Il quorum è l’omicidio del referendum

Un freno alla democrazia. L’Italia ha bisogno di riformare il referendum

“Il quorum è l’omicidio del referendum” sosteneva Marco Pannella. Ogni volta che un referendum fallisce per il mancato raggiungimento del quorum, perdiamo un’occasione di confronto democratico. Il voto non serve a decidere, ma a contare chi ha votato. E questo, per una democrazia liberale, è un paradosso inaccettabile. Non discutiamo più sul merito dei quesiti, ma sulla percentuale di affluenza. Le campagne non si giocano tra il “” e il “no”, ma tra chi va a votare e chi resta a casa. Il risultato? Una democrazia rallentata, impigliata in una regola pensata per garantire legittimità, ma divenuta – nei fatti – uno strumento di sabotaggio silenzioso. Anche in occasione dell’ultima consultazione referendaria, il Partito liberale italiano, attraverso la posizione espressa dal Segretario Sorcinelli, ha indicato di non partecipare al voto. È stata una scelta politica, coerente con le valutazioni di merito. Ma è doveroso interrogarsi su un punto più ampio: ha ancora senso, oggi, mantenere un quorum di partecipazione?

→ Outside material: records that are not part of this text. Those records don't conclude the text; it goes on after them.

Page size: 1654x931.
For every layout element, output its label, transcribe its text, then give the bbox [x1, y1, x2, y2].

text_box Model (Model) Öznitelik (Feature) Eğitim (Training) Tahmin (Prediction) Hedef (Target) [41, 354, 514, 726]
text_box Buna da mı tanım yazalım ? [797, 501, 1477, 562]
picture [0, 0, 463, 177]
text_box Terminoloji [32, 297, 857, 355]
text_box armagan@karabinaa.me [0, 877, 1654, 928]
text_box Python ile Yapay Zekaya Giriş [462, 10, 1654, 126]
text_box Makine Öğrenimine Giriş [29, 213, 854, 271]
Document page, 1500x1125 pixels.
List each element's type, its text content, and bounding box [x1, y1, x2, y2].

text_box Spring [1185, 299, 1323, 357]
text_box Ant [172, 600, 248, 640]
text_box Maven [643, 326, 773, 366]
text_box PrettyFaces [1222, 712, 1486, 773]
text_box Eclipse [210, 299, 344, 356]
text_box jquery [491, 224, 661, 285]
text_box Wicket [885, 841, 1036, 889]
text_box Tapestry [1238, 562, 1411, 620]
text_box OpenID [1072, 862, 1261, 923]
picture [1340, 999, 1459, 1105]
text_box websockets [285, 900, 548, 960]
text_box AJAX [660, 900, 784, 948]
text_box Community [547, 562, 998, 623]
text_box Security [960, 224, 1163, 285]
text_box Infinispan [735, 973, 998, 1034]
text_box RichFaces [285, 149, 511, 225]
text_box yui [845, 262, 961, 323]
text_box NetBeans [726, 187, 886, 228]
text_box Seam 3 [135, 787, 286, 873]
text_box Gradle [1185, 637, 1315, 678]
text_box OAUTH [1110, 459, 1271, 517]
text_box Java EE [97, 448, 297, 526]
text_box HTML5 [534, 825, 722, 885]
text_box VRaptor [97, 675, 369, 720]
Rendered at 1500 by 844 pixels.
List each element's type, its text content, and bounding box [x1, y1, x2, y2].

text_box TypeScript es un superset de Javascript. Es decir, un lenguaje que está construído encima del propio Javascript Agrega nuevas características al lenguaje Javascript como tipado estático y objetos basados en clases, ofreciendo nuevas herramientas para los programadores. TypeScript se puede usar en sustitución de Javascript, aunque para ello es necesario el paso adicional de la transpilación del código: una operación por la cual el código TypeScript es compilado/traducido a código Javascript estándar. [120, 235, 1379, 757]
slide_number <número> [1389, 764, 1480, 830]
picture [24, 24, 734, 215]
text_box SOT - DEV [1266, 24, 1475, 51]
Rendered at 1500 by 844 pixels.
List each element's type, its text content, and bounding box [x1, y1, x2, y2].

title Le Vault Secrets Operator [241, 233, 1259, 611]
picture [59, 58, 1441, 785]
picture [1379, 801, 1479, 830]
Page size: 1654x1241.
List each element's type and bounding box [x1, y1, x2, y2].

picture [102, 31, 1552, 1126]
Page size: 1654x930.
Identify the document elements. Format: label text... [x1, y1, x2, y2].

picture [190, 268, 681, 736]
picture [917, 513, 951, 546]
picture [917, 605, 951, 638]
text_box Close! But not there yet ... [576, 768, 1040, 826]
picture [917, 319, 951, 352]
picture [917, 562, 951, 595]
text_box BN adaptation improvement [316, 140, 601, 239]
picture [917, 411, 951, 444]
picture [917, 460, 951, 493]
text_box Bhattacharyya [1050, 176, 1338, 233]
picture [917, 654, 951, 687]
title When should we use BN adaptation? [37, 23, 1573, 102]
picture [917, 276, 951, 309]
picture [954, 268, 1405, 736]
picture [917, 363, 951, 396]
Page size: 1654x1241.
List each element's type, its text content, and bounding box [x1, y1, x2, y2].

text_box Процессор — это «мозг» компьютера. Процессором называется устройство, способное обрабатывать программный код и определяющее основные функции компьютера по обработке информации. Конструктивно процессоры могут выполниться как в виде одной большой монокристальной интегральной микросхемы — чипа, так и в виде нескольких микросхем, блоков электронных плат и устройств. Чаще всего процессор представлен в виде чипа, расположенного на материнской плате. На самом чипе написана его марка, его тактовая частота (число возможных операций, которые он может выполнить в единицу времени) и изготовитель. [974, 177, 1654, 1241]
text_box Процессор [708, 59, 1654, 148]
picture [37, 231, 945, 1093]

Il referendum recentemente proposto ha avuto, in realtà, una dinamica tutta interna al campo della sinistra. Era meno una battaglia sui contenuti della rappresentanza democratica e più uno scontro tra correnti, simboli, personalità. Un’iniziativa nata più per ridefinire equilibri interni al Partito democratico e alla sua galassia. Emblematica anche la scelta della presidente del Consiglio Giorgia Meloni: si è recata al seggio, ma ha rifiutato di ritirare le schede. Un gesto istituzionale, che ha sottolineato la distanza tra il governo e una consultazione vista da molti come una battaglia di posizionamento all’interno della sinistra. Il quorum, nelle intenzioni originarie, avrebbe dovuto garantire una soglia minima di legittimità popolare. Ma nella pratica si è trasformato in un incentivo alla passività o alla tattica “dell’astensionismo attivo”: uno strumento non di confronto, ma di sabotaggio del confronto. Non serve un giurista per capire che, se la regola del gioco premia il silenzio anziché la parola, il gioco è truccato. Come liberali, riteniamo che la democrazia sia partecipazione, confronto, responsabilità. E che chi partecipa debba poter decidere, senza essere ostaggio del comportamento altrui. Per questo proponiamo di aprire una seria riflessione sull’abolizione del quorum nei referendum, seguendo l’esempio di numerosi altri Paesi europei.

In Svizzera, patria della democrazia diretta, l’esito di un referendum è sempre valido: non esiste quorum. Serve raccogliere 50mila firme in 100 giorni per opporsi a una legge o 100mila in 18 mesi per proporre una modifica costituzionale. Una volta raggiunta la soglia, il voto si celebra e decide chi partecipa, punto. Nel Regno Unito, i referendum – incluso quello storico sulla Brexit – non sono soggetti ad alcuna soglia di partecipazione. Così pure in molti Länder tedeschi, dove si vota anche su questioni locali con la sola regola della maggioranza semplice. Al contrario, ci sono casi in cui quorum elevati hanno affossato decisioni largamente condivise. A Berlino, nel 2013, un referendum sull’energia fu sostenuto dall’83 per cento dei votanti, ma fu dichiarato nullo perché votò solo il 24 per cento dell’elettorato. A San Marino e in Romania, sono state le astensioni calcolate a impedire l’efficacia del voto. In questi casi, la volontà popolare è stata ignorata non per assenza di consenso, ma per un eccesso di vincoli.

Non è abolendo il quorum che si svilisce la democrazia: è mantenendolo che la si logora. Chi è contrario a un quesito deve poterlo dire con il proprio voto, non tacendo. Abolire il quorum significherebbe restituire dignità al voto, imporre una responsabilità vera al cittadino e alle forze politiche, stimolare la partecipazione reale invece della speculazione sull’inerzia. Il Partito liberale italiano intende promuovere questa riforma come parte di una più ampia modernizzazione delle regole democratiche. È tempo di superare l’ipocrisia di una democrazia che teme le sue stesse regole di base. Una democrazia liberale deve affidarsi alla forza delle idee, non ai trucchi del regolamento. Il referendum deve tornare a essere uno strumento vivo, autentico, rispettato. Decide chi vota. Gli altri – per scelta o per rinuncia – delegano il potere di decidere. Ed è giusto così.